_QUELLENAUSZUG_
● ● ● ● ●
Der VI. Zivilsenat des BGH entschied am Montag über zwei Klagen gegen Google, in denen es um das „Recht auf Vergessenwerden“ ging (Az. VI ZR 405/18, Az. VI ZR 476/18).[1] Die beiden Klägerparteien begehrten, dass bestimmte negative Artikel nicht mehr im Zusammenhang ihres Namens in der Trefferliste des Suchmaschinenbetreibers Google angezeigt werden.

Erste Klage scheiterte

Im ersten Verfahren (Az. VI ZR 405) hatte der frühere Geschäftsführer eines Wohlfahrtverbandes geklagt, der eine in finanzielle Schieflage geraten ist.[2] Zuvor hatte sich der Geschäftsführer krankgemeldet. Hierüber hatte eine regionale Zeitung 2011 berichtet und den Kläger auch mit vollem Namen benannt.[3] Der Kläger sah sich in seinem Persönlichkeitsrecht verletzt und verklagte sodann Google und begehrte, dass die kritischen Artikel nicht mehr im Zusammenhang seines Namens erscheinen.[4]

Der BGH entschied, dass im vorliegenden Fall allerdings kein Auslistungsanspruch gem. Art. 17 I DSGVO vorlag. Ein solcher Anspruch erfordert eine umfassende Grundrechtsabwägung aller relevanten Umstände des Einzelfalls.[5] Insbesondere begründete der BGH, dass es gem. der Rechtsprechung des EuGH und des Beschlusses „Recht auf Vergessen II“[6] des BVerfG es nicht nur einer Abwägung der Grundrechte der Betroffenen bedarf, sondern vielmehr sind auch die Interessen der Öffentlichkeit, sowie die der Inhalteanbieter der Links, in die Abwägung mit einzubeziehen.[7] So ist dann nicht lediglich das Persönlichkeitsrecht des Klägers zu berücksichtigen, sondern insbesondere auch die Meinungsfreiheit, die unternehmerische Freiheit der Inhalteanbieter (Art. 11, 16 GrCh), sowie die Informationsfreiheit der Nutzer.
● ● ● ● ●
_DATENAUSZÜGE_
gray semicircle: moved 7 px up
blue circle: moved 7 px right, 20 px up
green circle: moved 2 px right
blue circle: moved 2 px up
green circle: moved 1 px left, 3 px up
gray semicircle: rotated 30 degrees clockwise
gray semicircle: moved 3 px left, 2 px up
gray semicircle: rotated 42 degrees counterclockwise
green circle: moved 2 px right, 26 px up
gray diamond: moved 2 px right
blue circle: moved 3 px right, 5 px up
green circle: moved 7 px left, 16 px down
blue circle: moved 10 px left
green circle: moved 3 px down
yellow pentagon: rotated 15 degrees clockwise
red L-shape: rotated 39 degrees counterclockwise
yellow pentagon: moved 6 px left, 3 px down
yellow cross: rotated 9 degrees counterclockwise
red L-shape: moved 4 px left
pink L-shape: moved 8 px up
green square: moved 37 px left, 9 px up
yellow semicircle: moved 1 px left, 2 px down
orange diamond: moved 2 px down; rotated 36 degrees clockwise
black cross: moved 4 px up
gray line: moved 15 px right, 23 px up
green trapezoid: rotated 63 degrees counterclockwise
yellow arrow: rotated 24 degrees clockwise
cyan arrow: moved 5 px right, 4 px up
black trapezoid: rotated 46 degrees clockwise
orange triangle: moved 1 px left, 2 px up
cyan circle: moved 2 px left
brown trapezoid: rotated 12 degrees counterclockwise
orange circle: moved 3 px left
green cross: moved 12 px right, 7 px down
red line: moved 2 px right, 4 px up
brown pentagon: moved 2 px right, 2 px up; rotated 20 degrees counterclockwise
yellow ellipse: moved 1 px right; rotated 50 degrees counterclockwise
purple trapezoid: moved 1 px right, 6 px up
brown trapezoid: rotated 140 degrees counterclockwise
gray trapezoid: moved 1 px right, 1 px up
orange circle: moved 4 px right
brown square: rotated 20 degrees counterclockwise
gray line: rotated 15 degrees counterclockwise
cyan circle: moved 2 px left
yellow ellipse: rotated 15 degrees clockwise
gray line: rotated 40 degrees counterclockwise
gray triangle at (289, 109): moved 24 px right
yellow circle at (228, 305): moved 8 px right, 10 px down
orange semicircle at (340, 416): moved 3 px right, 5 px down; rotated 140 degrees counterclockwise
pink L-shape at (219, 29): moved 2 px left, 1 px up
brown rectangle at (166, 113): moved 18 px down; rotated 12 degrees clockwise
● ● ● ● ●
_ÜBUNGSAUFGABEN_
1 - Auf welche Vorschrift stützt sich laut dem Auszug zum Recht auf Vergessenwerden der Auslistungsanspruch, den der BGH im ersten Verfahren verneinte?
2 - Setze den Auszug zum Recht auf Vergessenwerden im Anschluss an seinen letzten Satz fort.

_LÖSUNGEN_
1 - Auf Art. 17 I DSGVO.

2 -
Die Richter des BGH urteilten, dass die Meinungsfreiheit, Informationsfreiheit und die unternehmerische Freiheit dem Persönlichkeitsrecht des Betroffenen im Rahmen einer umfassenden Abwägung vorgingen. Trotz Zeitablauf von sieben Jahren, befanden sie insgesamt, dass die Interessen der Öffentlichkeit überwogen, sodass der Name des Klägers weiterhin mit den kritischen Artikeln erscheinen kann.[8]

Mit diesem Urteil befindet sich der BGH auf der Linie des BVerfG und spricht dem Persönlichkeitsrecht keinen pauschalen Vorrang gegenüber anderen Grundrechten zu.[9] Außerdem geht der BGH davon aus, dass aus dem Gebot der gleichberechtigten Abwägung, dass der Verantwortliche einer Suchmaschine nicht erst dann tätig werden muss, wenn dieser von einer offensichtlichen und auf den ersten Blick klar erkennbaren Rechtsverletzung des Betroffenen Kenntnis erlangt.[10]

Vorlage an den EuGH

Das zweite Verfahren (Az. VI ZR 476/18) setzte der Senat allerdings aus und legte dem EuGH zwei Fragen zur Vorabentscheidung vor.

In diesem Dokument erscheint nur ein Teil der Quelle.